Mercato del lavoro in Ticino, la preferenza indigena funziona?
Prima i nostri, presunta invasione dei frontalieri, libera circolazione, crescita economica. Attorno a questi argomenti ruota l’approfondimento del settimanale d’informazione Falò che si concentra sul mercato del lavoro e l’economia ticinese.
Situazioni apparentemente contraddittorie che coesistono e sono difficilmente confutabili. Se la pressione dell’abbondante manodopera oltre confine, cresciuta con la grave crisi in Lombardia e Piemonte a partire dal 2008, ha creato distorsioni a livello salariale e occupazionale in Ticino, i dati altrettanto inconfutabili attestano una crescita evidente del PIL cantonale con l’integrazione parziale della Confederazione al mercato unico in virtù degli accordi bilaterali sottoscritti con Bruxelles.
Tradotto in concetti concreti, se è vero che a livello sociale si assiste ai fenomeni del dumping salariale e della sostituzione di manodopera indigena con quella frontaliera, è altresì vero che, a metà anni ‘ 90, prima dell’entrata in vigore dei Bilaterali Svizzera-UE, il tasso di disoccupazione in Ticino era attorno all’8%, a fronte del 3,9% con cui si è chiuso il 2016 (dati SECO). L’insieme dell’economia svizzera si è avvantaggiata dalla libera circolazione.
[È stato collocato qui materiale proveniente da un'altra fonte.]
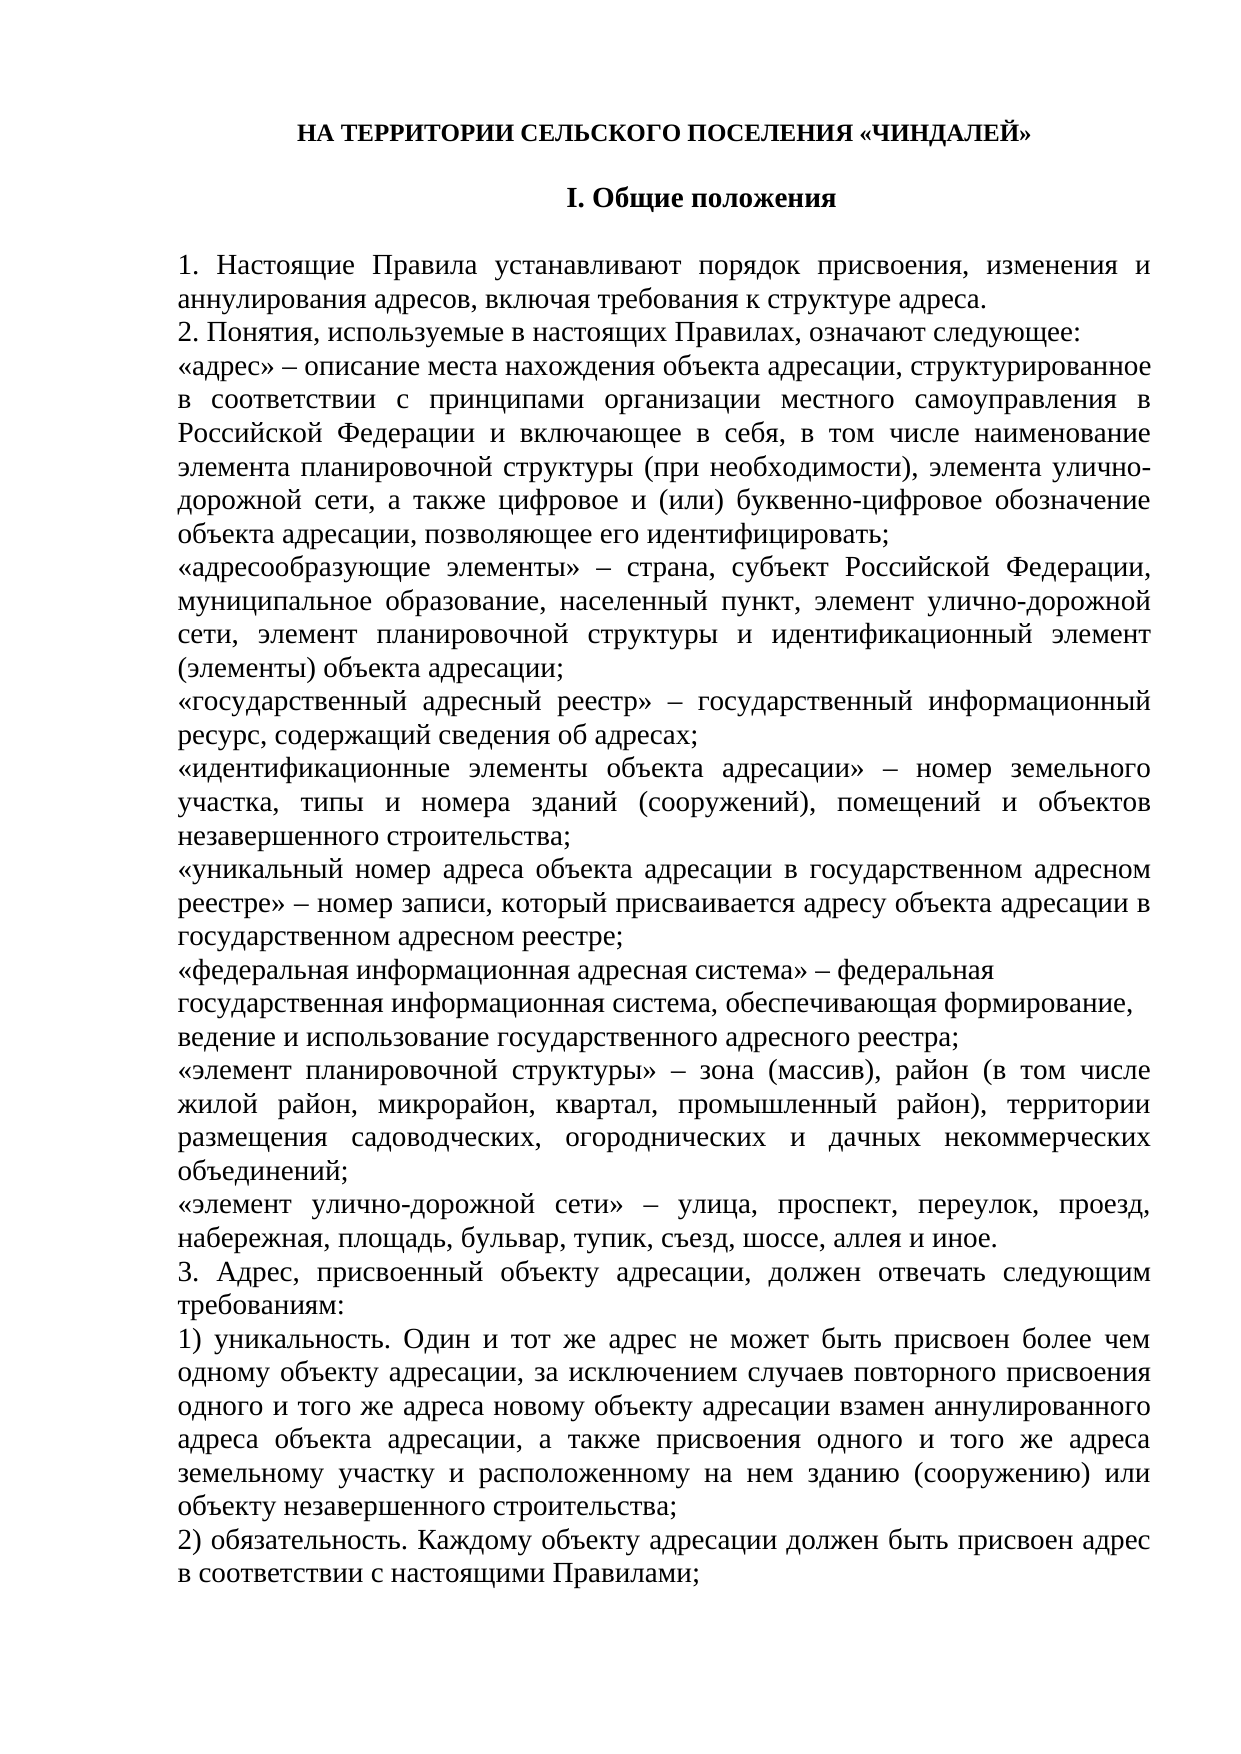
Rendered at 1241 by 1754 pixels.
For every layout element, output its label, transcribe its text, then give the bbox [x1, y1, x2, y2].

text «федеральная информационная адресная система» – федеральная государственная информационная система, обеспечивающая формирование, ведение и использование государственного адресного реестра; [177, 952, 1152, 1052]
text 2) обязательность. Каждому объекту адресации должен быть присвоен адрес в соответствии с настоящими Правилами; [177, 1522, 1152, 1589]
text I. Общие положения [177, 180, 1152, 214]
text 3. Адрес, присвоенный объекту адресации, должен отвечать следующим требованиям: [177, 1254, 1152, 1321]
text «элемент улично-дорожной сети» – улица, проспект, переулок, проезд, набережная, площадь, бульвар, тупик, съезд, шоссе, аллея и иное. [177, 1187, 1152, 1254]
text «элемент планировочной структуры» – зона (массив), район (в том числе жилой район, микрорайон, квартал, промышленный район), территории размещения садоводческих, огороднических и дачных некоммерческих объединений; [177, 1052, 1152, 1187]
text «адресообразующие элементы» – страна, субъект Российской Федерации, муниципальное образование, населенный пункт, элемент улично-дорожной сети, элемент планировочной структуры и идентификационный элемент (элементы) объекта адресации; [177, 549, 1152, 683]
text «идентификационные элементы объекта адресации» – номер земельного участка, типы и номера зданий (сооружений), помещений и объектов незавершенного строительства; [177, 751, 1152, 851]
text «адрес» – описание места нахождения объекта адресации, структурированное в соответствии с принципами организации местного самоуправления в Российской Федерации и включающее в себя, в том числе наименование элемента планировочной структуры (при необходимости), элемента улично-дорожной сети, а также цифровое и (или) буквенно-цифровое обозначение объекта адресации, позволяющее его идентифицировать; [177, 348, 1152, 549]
text «государственный адресный реестр» – государственный информационный ресурс, содержащий сведения об адресах; [177, 683, 1152, 751]
text НА ТЕРРИТОРИИ СЕЛЬСКОГО ПОСЕЛЕНИЯ «ЧИНДАЛЕЙ» [177, 118, 1152, 147]
text 1. Настоящие Правила устанавливают порядок присвоения, изменения и аннулирования адресов, включая требования к структуре адреса. [177, 247, 1152, 314]
text 2. Понятия, используемые в настоящих Правилах, означают следующее: [177, 314, 1152, 348]
text 1) уникальность. Один и тот же адрес не может быть присвоен более чем одному объекту адресации, за исключением случаев повторного присвоения одного и того же адреса новому объекту адресации взамен аннулированного адреса объекта адресации, а также присвоения одного и того же адреса земельному участку и расположенному на нем зданию (сооружению) или объекту незавершенного строительства; [177, 1321, 1152, 1522]
text «уникальный номер адреса объекта адресации в государственном адресном реестре» – номер записи, который присваивается адресу объекта адресации в государственном адресном реестре; [177, 851, 1152, 952]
In questo contesto, i partiti di destra (UDC e Lega) hanno soffiato sul disagio e su timori della gente e sono riusciti a far passare iniziative popolari federali e cantonali che introducevano i contingenti di stranieri (9 febbraio 2014) e la preferenza della manodopera indigena (il 25 settembre scorso in Ticino). Proposte plebiscitate dalla popolazione ma che presentano problemi insormontabili a livello di applicazione, poiché conflittuali con il diritto superiore (federale ed europeo in quest’ultimo caso e internazionale nel primo).
La soluzione uscita dalle Camere federali è ben lungi da porre qualsivoglia tetto all’immigrazione e la commissione cantonale chiamata ad applicare “Prima i nostri” ha implicitamente ammesso l’impossibilità di agire efficacemente nel settore privato, dove verosimilmente tutto continuerà come prima. Un’impasse che pone seri interrogativi sull’uso corretto degli istituti della democrazia, su cui si sofferma l’analisi di Falò che ha raccolto anche le testimonianze significative sui cambiamenti in atto in Ticino.